Are you finding UBER useful in filling in the times between booked jobs? Business is a challenge here in Sydney (and everywhere I guess) - so having this extra income stream really helps. It's paying for decent family holidays for me


----------



## John (Apr 16, 2014)

Miscellaneous Items ($10.00)
Device Subscription - DX3LJEC7FML4 for the week of 2014-06-28, weekly until canceled
(10.00)
this is on my payment statement this week


----------



## LookyLou (Apr 28, 2014)

John said:


> Miscellaneous Items ($10.00)
> Device Subscription - DX3LJEC7FML4 for the week of 2014-06-28, weekly until canceled
> (10.00)
> this is on my payment statement this week


You lucky dog.


----------



## Nick Manning (May 3, 2014)

Sydney Uber said:


> Hi Nick,
> 
> Are you finding UBER useful in filling in the times between booked jobs? Business is a challenge here in Sydney (and everywhere I guess) - so having this extra income stream really helps. It's paying for decent family holidays for me


 Sorry about the ridiculously late response lol I use my "smartphone" to surf the Web while on downtime and I must have missed it. I actually only do Uber for now because I am relatively new to the industry and still leaning the ropes.


----------



## Sydney Uber (Apr 15, 2014)

That's a pretty good, to have one source provide all your needs. Are you getting at least one job per hour through them?


----------



## Nick Manning (May 3, 2014)

Sydney Uber said:


> That's a pretty good, to have one source provide all your needs. Are you getting at least one job per hour through them?

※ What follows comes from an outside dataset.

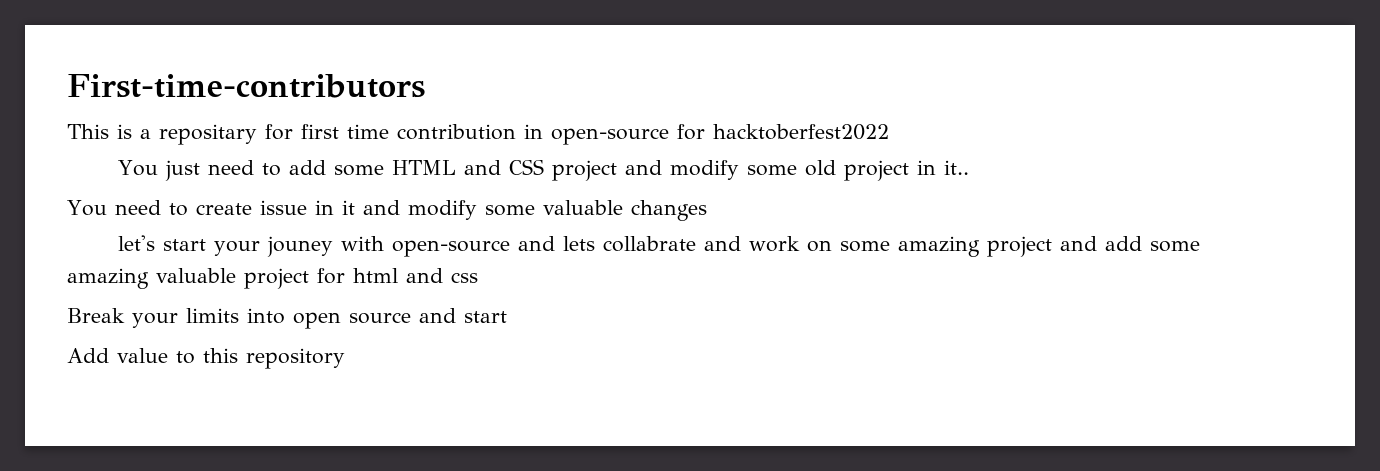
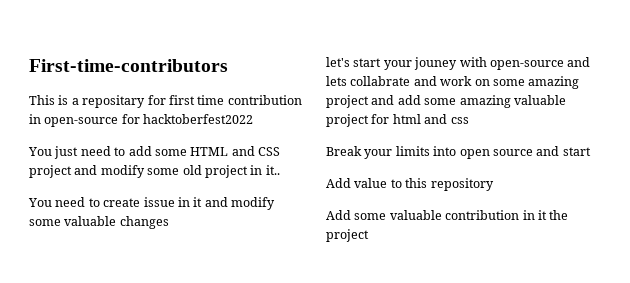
(345, 358) none -> [326,210,569,220] [326,229,369,242] // Add some valuable contribution in it the project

It's not bad for the time being. I wish I got 1 job an hour lol that would be awesome! I average about 8 trips in a 12 hour shift.


----------



## Sydney Uber (Apr 15, 2014)

Nick Manning said:


> It's not bad for the time being. I wish I got 1 job an hour lol that would be awesome! I average about 8 trips in a 12 hour shift.[/QUOT
> 
> Yeah that's about where we are at here. Not quite a job an hour in Black. But the averages are nice at around $35-$40 per job.
> 
> ...


----------



## Sydney Uber (Apr 15, 2014)

Nick Manning said:


> It's not bad for the time being. I wish I got 1 job an hour lol that would be awesome! I average about 8 trips in a 12 hour shift.


These past 2 weeks are school holidays, big downturn of work here, coldest part of our mild winter, but enough to scare people away and others stay indoors ordering Pizza.

So last night I set up my stuff to do some paperwork and for the 2 jobs I got, I waited 4 hrs. Real heartbreaking stuff.

I've given my drivers my only bookings, Gonna stay home and clean out the garage today.


----------



## haji (Jul 17, 2014)

dp3 said:


> In San Diego, the split is 80/20. I got a statement today, and it looks like they charged me 23% commission rather than the regular 20%. Has anyone else experienced this? I don't drive much, so the difference was only $6.40, but if this was a big week this difference is significant.
> 
> I e-mailed them, and am waiting to hear back.


soon they will change commission to 30% unless you complete 100 trips per week.


----------



## LuLu (Jun 27, 2014)

haji said:


> soon they will change commission to 30% unless you complete 100 trips per week.


What...?


----------



## AMBUDRIVER03 (Jul 1, 2014)

LuLu said:


> What...?


I believe he is opining about the state of affairs regarding commissions... And how Uber likes to change them on a whim


----------



## Ok321jump (Jul 17, 2014)

dp3 said:


> In San Diego, the split is 80/20. I got a statement today, and it looks like they charged me 23% commission rather than the regular 20%. Has anyone else experienced this? I don't drive much, so the difference was only $6.40, but if this was a big week this difference is significant.
> 
> I e-mailed them, and am waiting to hear back.


Yes, SF Bay area equates out to about 28% now.


----------